*** SUPPLIED MATERIAL ***
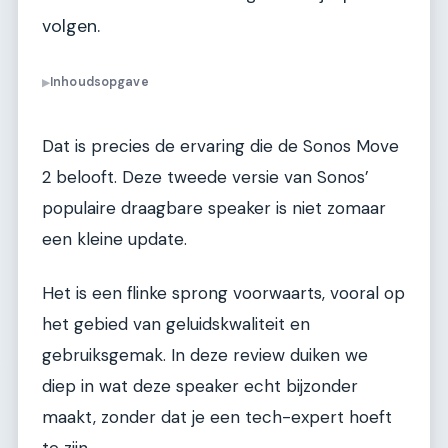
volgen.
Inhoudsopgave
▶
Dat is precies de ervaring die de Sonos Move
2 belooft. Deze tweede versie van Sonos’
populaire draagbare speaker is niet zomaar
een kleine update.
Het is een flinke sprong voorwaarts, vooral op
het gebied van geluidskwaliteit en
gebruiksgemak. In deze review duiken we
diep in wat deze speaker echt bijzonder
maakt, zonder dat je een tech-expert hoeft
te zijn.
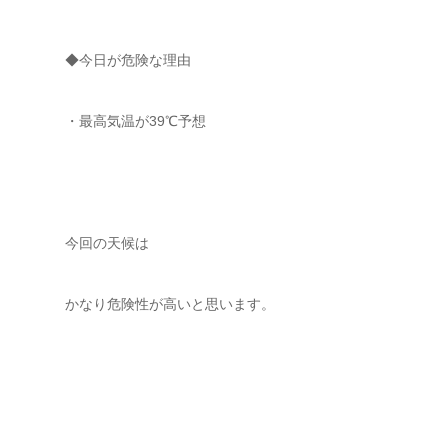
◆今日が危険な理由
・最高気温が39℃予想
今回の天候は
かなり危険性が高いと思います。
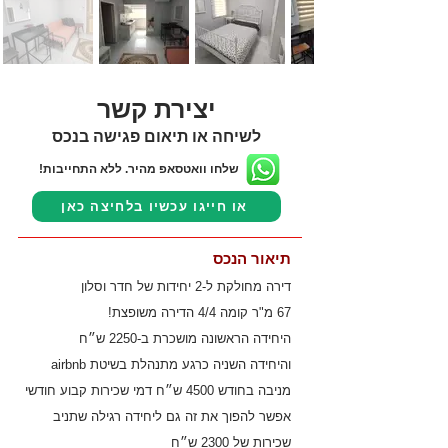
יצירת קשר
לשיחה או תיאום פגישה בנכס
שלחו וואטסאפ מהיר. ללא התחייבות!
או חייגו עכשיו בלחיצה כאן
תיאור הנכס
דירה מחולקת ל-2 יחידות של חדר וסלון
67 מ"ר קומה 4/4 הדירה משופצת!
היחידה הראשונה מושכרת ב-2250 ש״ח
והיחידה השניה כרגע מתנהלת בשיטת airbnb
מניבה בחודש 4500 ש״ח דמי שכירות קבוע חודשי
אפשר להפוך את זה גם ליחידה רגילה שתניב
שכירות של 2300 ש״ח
***
> EXERCISE
Keep only the lines from the line with "אפשר להפוך את זה גם ליחידה רגילה שתניב" to the end of the records above, and repeat them exactly.

> WRITTEN SOLUTION
אפשר להפוך את זה גם ליחידה רגילה שתניב
שכירות של 2300 ש״ח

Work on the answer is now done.